And after playing better than their record would suggest for so long – they had
outscored their opponents almost all season long – the Royals quietly went
underwater in that regard as well, as they’ve been outscored by eight runs this
year. Maybe they should be 45-47 instead of 43-49, but that’s scant comfort.
They have the 11th-best record out of 15 AL teams; they have the 10th-best run
differential.
They’re not a good team.
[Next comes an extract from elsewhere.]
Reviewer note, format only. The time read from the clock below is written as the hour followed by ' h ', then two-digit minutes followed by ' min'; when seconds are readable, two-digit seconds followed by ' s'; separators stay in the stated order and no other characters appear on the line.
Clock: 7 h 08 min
They’re not a bad team – they’re on pace for their best record (!) in 10 years –
but if they continue on their current pace until year’s end, the only people
who will declare 2013 a success will be trying to sell you something.
It appears even my admittedly tepid optimism about this
season was, once again, misplaced. The main reasons for that are:
1) A small amount of luck (they should be two games better
than they’ve played).
2) Somewhat disappointing, if still valuable, seasons from
Alex Gordon, Billy Butler, and Salvador Perez.
3) Alcides Escobar hitting as poorly as he did his rookie
season with the Brewers back in 2010. I expected him to decline, but not this
much.
4) Mike Moustakas being kind of a train wreck.
5) Jeff Francoeur and the second base rotation being as bad
as my worst fears.
6) Wade Davis being worse than my worst-case scenario for
his return to the rotation – particularly since I assumed there was a limit to
“worst-case” before he got moved to the bullpen.
7) The bullpen being erratic aside from Greg Holland,
although still effective overall. (Counting Holland, they are second in the AL
in ERA.)
On the plus side, James Shields has been as good as
expected, Ervin Santana has been better than expected, and David Lough has – at
least to this point – given the Royals more offense than they could have
expected from right field in the immediate post-Wil-Myers era. And the defense,
on a team-wide level, has been a revelation.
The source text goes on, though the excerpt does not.